_Written task_: Copy the records that follow exactly, leaving nothing out.

_Data for the task_:
● ● ● ● ● ● ●

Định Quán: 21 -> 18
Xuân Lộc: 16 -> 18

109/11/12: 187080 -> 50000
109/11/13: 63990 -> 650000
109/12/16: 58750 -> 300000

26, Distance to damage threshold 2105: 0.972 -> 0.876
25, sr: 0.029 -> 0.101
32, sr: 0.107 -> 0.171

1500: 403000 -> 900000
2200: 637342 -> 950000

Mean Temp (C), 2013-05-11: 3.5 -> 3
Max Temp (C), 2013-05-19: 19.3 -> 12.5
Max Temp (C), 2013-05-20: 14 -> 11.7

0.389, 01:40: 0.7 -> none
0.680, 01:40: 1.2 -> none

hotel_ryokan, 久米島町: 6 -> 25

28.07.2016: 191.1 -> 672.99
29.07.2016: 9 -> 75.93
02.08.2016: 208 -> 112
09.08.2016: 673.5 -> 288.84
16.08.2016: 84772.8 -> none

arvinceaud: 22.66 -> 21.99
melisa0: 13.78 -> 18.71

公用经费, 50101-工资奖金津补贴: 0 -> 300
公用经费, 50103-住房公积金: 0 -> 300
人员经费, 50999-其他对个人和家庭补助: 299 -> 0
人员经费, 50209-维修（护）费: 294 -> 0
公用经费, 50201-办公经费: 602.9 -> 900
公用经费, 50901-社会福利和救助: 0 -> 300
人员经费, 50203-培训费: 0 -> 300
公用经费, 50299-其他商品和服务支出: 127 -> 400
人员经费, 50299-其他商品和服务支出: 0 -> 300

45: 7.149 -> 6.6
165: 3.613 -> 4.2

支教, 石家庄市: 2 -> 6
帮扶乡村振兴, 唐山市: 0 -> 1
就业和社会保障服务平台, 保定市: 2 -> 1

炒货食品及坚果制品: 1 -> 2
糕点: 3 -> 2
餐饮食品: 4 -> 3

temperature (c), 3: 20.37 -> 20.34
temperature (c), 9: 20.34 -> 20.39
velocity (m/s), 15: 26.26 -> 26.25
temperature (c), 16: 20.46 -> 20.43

● ● ● ● ● ● ●

_Solution to the problem_:
Định Quán: 21 -> 18
Xuân Lộc: 16 -> 18

109/11/12: 187080 -> 50000
109/11/13: 63990 -> 650000
109/12/16: 58750 -> 300000

26, Distance to damage threshold 2105: 0.972 -> 0.876
25, sr: 0.029 -> 0.101
32, sr: 0.107 -> 0.171

1500: 403000 -> 900000
2200: 637342 -> 950000

Mean Temp (C), 2013-05-11: 3.5 -> 3
Max Temp (C), 2013-05-19: 19.3 -> 12.5
Max Temp (C), 2013-05-20: 14 -> 11.7

0.389, 01:40: 0.7 -> none
0.680, 01:40: 1.2 -> none

hotel_ryokan, 久米島町: 6 -> 25

28.07.2016: 191.1 -> 672.99
29.07.2016: 9 -> 75.93
02.08.2016: 208 -> 112
09.08.2016: 673.5 -> 288.84
16.08.2016: 84772.8 -> none

arvinceaud: 22.66 -> 21.99
melisa0: 13.78 -> 18.71

公用经费, 50101-工资奖金津补贴: 0 -> 300
公用经费, 50103-住房公积金: 0 -> 300
人员经费, 50999-其他对个人和家庭补助: 299 -> 0
人员经费, 50209-维修（护）费: 294 -> 0
公用经费, 50201-办公经费: 602.9 -> 900
公用经费, 50901-社会福利和救助: 0 -> 300
人员经费, 50203-培训费: 0 -> 300
公用经费, 50299-其他商品和服务支出: 127 -> 400
人员经费, 50299-其他商品和服务支出: 0 -> 300

45: 7.149 -> 6.6
165: 3.613 -> 4.2

支教, 石家庄市: 2 -> 6
帮扶乡村振兴, 唐山市: 0 -> 1
就业和社会保障服务平台, 保定市: 2 -> 1

炒货食品及坚果制品: 1 -> 2
糕点: 3 -> 2
餐饮食品: 4 -> 3

temperature (c), 3: 20.37 -> 20.34
temperature (c), 9: 20.34 -> 20.39
velocity (m/s), 15: 26.26 -> 26.25
temperature (c), 16: 20.46 -> 20.43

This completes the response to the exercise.